[Records drawn from a dataset]
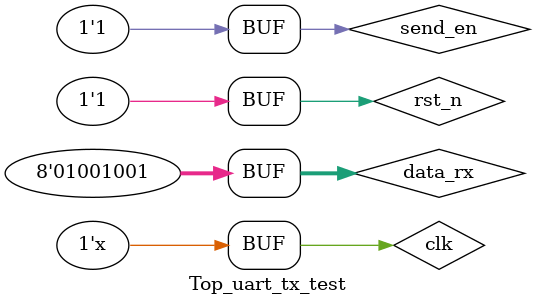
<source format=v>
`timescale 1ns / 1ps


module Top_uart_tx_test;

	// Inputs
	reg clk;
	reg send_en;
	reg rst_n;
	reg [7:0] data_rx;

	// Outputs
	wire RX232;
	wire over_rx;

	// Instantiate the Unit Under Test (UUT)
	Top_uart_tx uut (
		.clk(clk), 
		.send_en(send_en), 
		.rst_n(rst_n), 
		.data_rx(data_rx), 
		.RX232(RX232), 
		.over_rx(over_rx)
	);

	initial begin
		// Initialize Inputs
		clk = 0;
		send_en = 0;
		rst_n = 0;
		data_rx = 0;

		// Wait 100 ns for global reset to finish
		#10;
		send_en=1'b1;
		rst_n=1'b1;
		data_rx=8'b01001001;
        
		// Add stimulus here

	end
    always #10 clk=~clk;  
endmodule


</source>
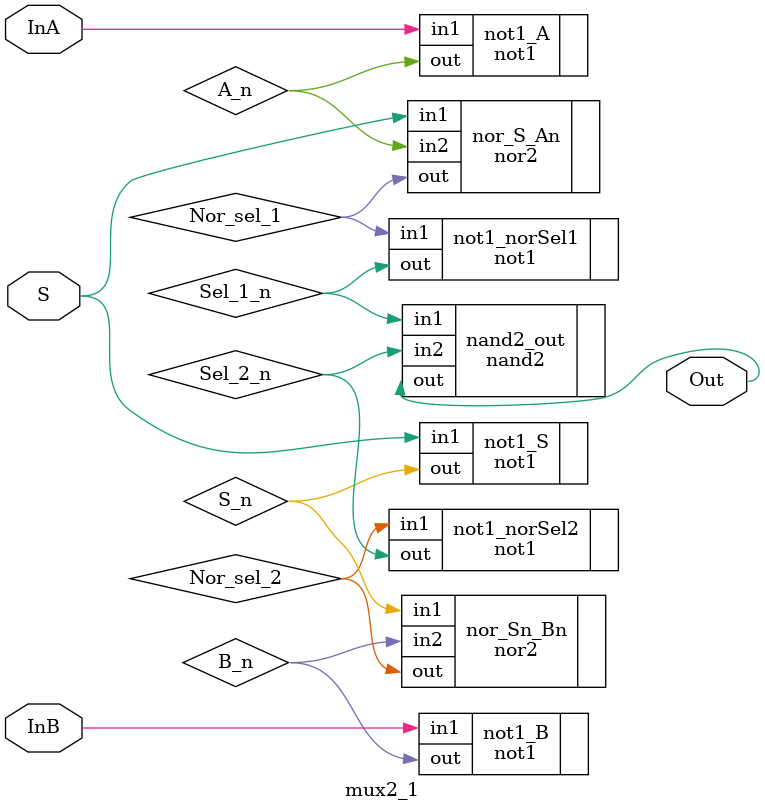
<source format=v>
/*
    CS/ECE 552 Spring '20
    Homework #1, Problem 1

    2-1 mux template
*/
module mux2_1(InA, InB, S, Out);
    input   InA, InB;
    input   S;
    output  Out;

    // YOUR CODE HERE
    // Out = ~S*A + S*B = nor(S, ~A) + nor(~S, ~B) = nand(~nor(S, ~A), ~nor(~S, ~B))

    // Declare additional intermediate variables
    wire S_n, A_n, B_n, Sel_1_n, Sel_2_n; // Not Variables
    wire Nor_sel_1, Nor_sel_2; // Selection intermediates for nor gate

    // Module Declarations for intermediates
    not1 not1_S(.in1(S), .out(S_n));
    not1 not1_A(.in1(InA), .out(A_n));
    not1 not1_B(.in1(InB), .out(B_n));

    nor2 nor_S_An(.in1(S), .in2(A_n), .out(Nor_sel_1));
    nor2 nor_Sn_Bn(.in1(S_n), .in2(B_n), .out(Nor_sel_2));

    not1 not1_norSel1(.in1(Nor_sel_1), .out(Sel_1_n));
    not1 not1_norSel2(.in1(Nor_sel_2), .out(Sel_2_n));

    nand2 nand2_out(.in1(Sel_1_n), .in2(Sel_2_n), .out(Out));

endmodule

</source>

**Exercise aim**
Print, with pictures removed, exactly the lines of the records above from the top through the line containing "YOUR CODE HERE".

**Result below**
<source format=v>
`timescale 1ns / 1ps


module Top_uart_tx_test;

	// Inputs
	reg clk;
	reg send_en;
	reg rst_n;
	reg [7:0] data_rx;

	// Outputs
	wire RX232;
	wire over_rx;

	// Instantiate the Unit Under Test (UUT)
	Top_uart_tx uut (
		.clk(clk), 
		.send_en(send_en), 
		.rst_n(rst_n), 
		.data_rx(data_rx), 
		.RX232(RX232), 
		.over_rx(over_rx)
	);

	initial begin
		// Initialize Inputs
		clk = 0;
		send_en = 0;
		rst_n = 0;
		data_rx = 0;

		// Wait 100 ns for global reset to finish
		#10;
		send_en=1'b1;
		rst_n=1'b1;
		data_rx=8'b01001001;
        
		// Add stimulus here

	end
    always #10 clk=~clk;  
endmodule


</source>
<source format=v>
/*
    CS/ECE 552 Spring '20
    Homework #1, Problem 1

    2-1 mux template
*/
module mux2_1(InA, InB, S, Out);
    input   InA, InB;
    input   S;
    output  Out;

    // YOUR CODE HERE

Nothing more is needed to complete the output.